If a bully criticizes you unfairly (and yes, the bully realizes they’re hitting below the belt, they just don’t care) and you back off, you show the bully you can be pushed around. Bullies hesitate, however, to joust with those willing to stand up to them.
Assuming others will help
Some targets expect to receive help from coworkers or their supervisor when under fire. Because many bullies reveal their true selves only to their target while maintaining a charming front to others, you may be the only one who sees the bully for who he is. Further, those who realize what’s happening may run for cover, viewing the fight as yours and not theirs.
Stooping to the bully’s level
Some bully victims seek revenge by angrily attacking back.

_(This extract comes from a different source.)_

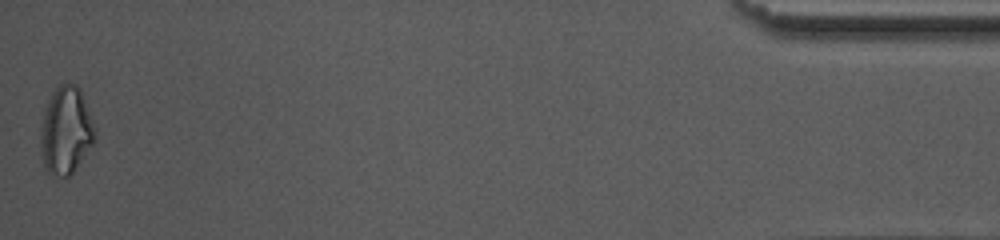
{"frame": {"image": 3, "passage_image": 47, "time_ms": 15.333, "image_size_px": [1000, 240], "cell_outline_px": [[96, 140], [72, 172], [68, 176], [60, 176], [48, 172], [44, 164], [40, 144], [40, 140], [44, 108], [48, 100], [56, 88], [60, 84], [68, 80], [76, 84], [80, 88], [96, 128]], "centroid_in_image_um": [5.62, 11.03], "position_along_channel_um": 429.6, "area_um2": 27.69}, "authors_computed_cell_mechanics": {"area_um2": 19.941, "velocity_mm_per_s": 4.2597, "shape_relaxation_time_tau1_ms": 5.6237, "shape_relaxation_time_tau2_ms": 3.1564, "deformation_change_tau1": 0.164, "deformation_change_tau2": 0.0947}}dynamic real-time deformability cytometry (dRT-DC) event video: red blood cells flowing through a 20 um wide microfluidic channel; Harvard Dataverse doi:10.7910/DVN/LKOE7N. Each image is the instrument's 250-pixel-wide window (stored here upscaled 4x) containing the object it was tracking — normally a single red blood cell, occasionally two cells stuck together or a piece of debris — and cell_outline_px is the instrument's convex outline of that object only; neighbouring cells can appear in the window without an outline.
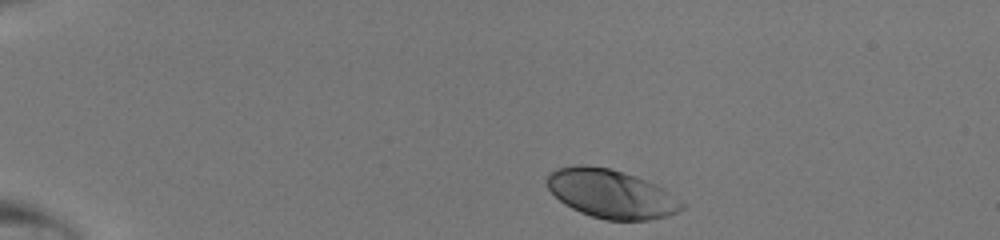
{"species": "human", "species_latin": "Homo sapiens", "temperature_condition": "room temperature", "stored_images_in_passage": 39, "camera_frame_rate_fps": 3000, "um_per_image_px": 0.085, "donor": {"sex": "male"}, "frame": {"image": 1, "passage_image": 1, "time_ms": 0.0, "image_size_px": [1000, 240], "cell_outline_px": [[684, 208], [668, 216], [648, 220], [604, 220], [580, 212], [564, 204], [548, 188], [548, 176], [556, 168], [576, 164], [584, 164], [612, 168], [656, 184], [680, 200], [684, 204]], "centroid_in_image_um": [51.94, 16.47], "position_along_channel_um": 33.1, "area_um2": 38.03}}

This rarely works. Bullies have years of experience fighting dirty, giving them the advantage if you climb into the ring. “Giving back as good as you get” can also make you look like you’re as much of a problem as the bully.
In short, you generally lose or at least regret how you act when you stoop to the bully’s level. Don’t fall into this trap by letting a bully push you into being less than the quality professional person you are. Take a deep breath, assess the situation, and decide how to act rather than react.

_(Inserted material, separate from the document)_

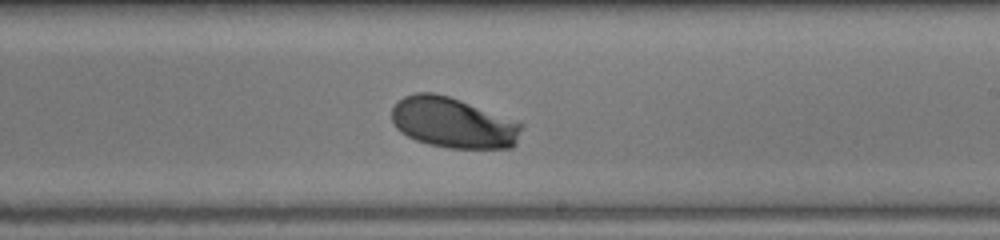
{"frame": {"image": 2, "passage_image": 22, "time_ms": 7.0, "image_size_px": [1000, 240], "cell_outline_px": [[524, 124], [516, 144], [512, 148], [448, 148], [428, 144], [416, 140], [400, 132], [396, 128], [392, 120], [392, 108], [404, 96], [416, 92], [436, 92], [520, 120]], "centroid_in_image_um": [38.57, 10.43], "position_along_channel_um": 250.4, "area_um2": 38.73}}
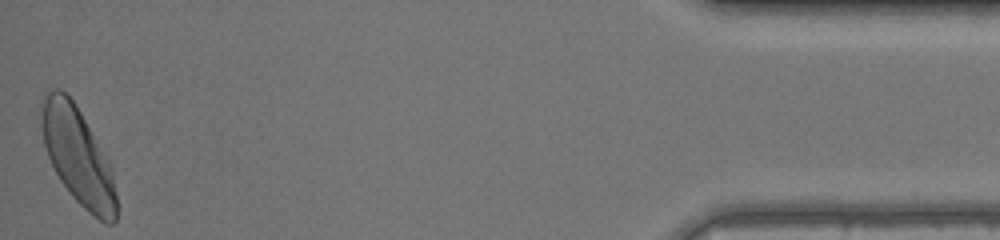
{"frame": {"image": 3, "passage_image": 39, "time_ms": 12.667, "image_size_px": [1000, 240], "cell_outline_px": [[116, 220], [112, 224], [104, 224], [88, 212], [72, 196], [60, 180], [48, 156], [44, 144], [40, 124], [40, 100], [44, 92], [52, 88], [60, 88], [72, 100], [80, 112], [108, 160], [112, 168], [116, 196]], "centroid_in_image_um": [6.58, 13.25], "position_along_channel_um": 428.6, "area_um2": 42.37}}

Pleading with the bully to change
When you plead, you signal to the bully that he has the upper hand—not a wise move as bullies believe weak individuals deserve poor treatment. Don’t expect compassion; bullies respect only strength and power.
Bullies don’t need to change—what they do works for them. Don’t give your bully power by leaving it up to him to realize what he is doing and decide to improve. Instead of hoping that your bully will realize his actions hurt you and change, you need to change in order to outsmart the bullies in your work life. What makes bullies change? Negative consequences to them. Show bullies what they lose if they treat you poorly.
Not being prepared
Although Dan had belittled Celia before, she hadn’t prepared to handle another salvo. That changed after the “fat thighs” incident. Celia called me, outlined the situation and asked for coaching.
Together we brainstormed multiple strategies for handling Dan, including creating an arsenal of comebacks to take the wind out of Dan’s sails the next time he bullied Celia in front of others.
As Celia walked to the front of the conference table to give her next presentation, Dan whispered “big butt” to her, loudly enough that others heard her.
She turned toward him and asked, “And that matters to you, why?” Those nearby reacted with silence, then hoots of laughter. As Celia calmly gave a stellar presentation, a red-faced Dan sat in silence.